### Instructions for the task
Please reproduce the care delivery article starting at "When patients first" and ending at "and hospice centers.", updating "walk-in clinic" to "urgent care center".

### Document excerpt
The pressure to change how care is delivered is being felt throughout the US healthcare system, but nowhere is it being felt more keenly than in the executive suite.
“We’re having to fundamentally rethink a lot of the care delivery process. You’re not going to change it on a dime,” said Terry Shaw, President & CEO, AdventHealth, at the April 2018 Health Evolution Summit. “This is a five-year journey and not a ‘flip of the switch’ journey.”
In the Health Evolution Summit 2018 panel discussion “Provider Connect,” Shaw said that changes in the patient-provider relationship are well underway but they’re far from complete.
“We’ve spent the last 100 years figuring out how to make you find me the way I want you to find me,” Shaw said. But it’s a mindset that needs to change.
“We have too many front doors in healthcare,” said Andrea Walsh, President & CEO of HealthPartners, Bloomington, Minn., adding that the system has a tendency to create even more doors. Instead, Shaw said “we need to make it easier so there’s no wrong door.” HealthPartners is both a provider and an insurer, caring for 1.2 million patients and providing coverage for 1.8 million in six states.
When patients first engage with a health system, too often, the journey is pre-defined and can have limitations depending on whether they started with an ER visit, a referral, or a walk-in clinic. Walsh said the system shouldn’t allow its own complications to interfere with the patients’ journey.
Shaw is addressing this with a commitment to better communication within AdventHealth’s clinical delivery network, which is integrating services from employed and affiliated physicians. AdventHealth, formerly Adventist Health System, includes more than 80,000 caregivers, nearly 50 hospital campuses, and hundreds of care sites including physician practices, hospitals, outpatient clinics, skilled nursing facilities, home health agencies and hospice centers.
“I’m a little agnostic about whether I own the doc or whether the doc’s in the market,” Shaw said. “What I am not agnostic about is them being a part of the clinically integrated process.” He is stressing the importance of sharing information and coordinating schedules so care can be managed better.
Walsh said one of the challenges for traditional primary care clinics is “we’re [following] bankers’ hours, and bankers are 24/7 now but health care is not.” HealthPartners is an integrated system with more than 1,800 physicians, eight hospitals and 55 primary care clinics, and also offers a health plan in six states.
Amir Dan Rubin, CEO of One Medical, a primary care provider, said that change will require strategy and a commitment to execution.
“Do you really want to do it or not?” he said. “Do you want to build an economic model around it or not? And are you going to build all the processes and tech around it or not?”
One Medical, a primary care practice with offices in more than 60 cities, is stressing an orientation around the patient as consumer. It has received equity investments from Benchmark Capital, Google Ventures, Maverick, JP Morgan and the Carlyle Group.
Rubin said that change at One Medical involves commitment on the financial and technology side. Physicians are paid only through salary. There is no ancillary revenue outside primary care. And One Medical also has a strong commitment to technology.
“We built our entire tech deck. We ship code every three days,” he said. Rubin believes that the commitment to building an EHR that meets One Medica’s needs is justified by the improved care that One Medical members receive.
The conversation took place at Health Evolution Summit in April 2018 during the session “Provider Connect: Where Provider Executives and Innovative CEOs Connect.”

Dataset rows
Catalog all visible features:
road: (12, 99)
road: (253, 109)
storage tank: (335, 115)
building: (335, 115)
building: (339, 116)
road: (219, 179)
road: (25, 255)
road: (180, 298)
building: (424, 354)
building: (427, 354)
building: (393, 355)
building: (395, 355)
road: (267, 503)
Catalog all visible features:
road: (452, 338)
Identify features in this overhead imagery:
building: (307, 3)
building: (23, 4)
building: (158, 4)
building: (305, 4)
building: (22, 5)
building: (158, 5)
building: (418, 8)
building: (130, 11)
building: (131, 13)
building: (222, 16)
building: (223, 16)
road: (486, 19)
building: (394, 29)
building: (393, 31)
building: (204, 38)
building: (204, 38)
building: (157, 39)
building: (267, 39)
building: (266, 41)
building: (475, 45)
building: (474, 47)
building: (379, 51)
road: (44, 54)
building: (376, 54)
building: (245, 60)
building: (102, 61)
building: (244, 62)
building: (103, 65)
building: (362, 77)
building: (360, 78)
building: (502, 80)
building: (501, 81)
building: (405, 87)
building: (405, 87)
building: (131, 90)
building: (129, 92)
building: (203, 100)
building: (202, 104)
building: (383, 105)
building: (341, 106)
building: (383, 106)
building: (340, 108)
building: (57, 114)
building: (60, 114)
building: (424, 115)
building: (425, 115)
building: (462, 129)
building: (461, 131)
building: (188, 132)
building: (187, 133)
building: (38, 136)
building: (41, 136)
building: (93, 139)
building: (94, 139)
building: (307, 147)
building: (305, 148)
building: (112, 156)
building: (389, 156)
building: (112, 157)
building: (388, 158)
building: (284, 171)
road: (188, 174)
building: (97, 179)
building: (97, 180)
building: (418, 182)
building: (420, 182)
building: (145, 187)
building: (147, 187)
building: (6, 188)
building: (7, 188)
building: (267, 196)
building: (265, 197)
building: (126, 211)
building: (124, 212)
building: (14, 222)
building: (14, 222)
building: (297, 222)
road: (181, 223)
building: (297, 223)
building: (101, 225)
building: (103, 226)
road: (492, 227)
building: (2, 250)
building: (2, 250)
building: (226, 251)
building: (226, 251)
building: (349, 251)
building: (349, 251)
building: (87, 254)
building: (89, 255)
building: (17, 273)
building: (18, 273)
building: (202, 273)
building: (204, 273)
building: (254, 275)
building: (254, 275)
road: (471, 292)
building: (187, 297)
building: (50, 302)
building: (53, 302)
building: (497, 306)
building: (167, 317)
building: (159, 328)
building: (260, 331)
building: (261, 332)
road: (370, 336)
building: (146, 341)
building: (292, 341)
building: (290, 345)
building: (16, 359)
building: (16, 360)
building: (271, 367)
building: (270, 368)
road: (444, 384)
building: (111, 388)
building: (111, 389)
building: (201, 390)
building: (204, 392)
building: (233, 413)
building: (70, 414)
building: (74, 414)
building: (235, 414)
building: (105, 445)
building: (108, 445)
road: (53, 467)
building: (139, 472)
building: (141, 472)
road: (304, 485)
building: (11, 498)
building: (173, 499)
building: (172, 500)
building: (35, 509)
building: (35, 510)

### Exercise output
When patients first engage with a health system, too often, the journey is pre-defined and can have limitations depending on whether they started with an ER visit, a referral, or a urgent care center. Walsh said the system shouldn’t allow its own complications to interfere with the patients’ journey.
Shaw is addressing this with a commitment to better communication within AdventHealth’s clinical delivery network, which is integrating services from employed and affiliated physicians. AdventHealth, formerly Adventist Health System, includes more than 80,000 caregivers, nearly 50 hospital campuses, and hundreds of care sites including physician practices, hospitals, outpatient clinics, skilled nursing facilities, home health agencies and hospice centers.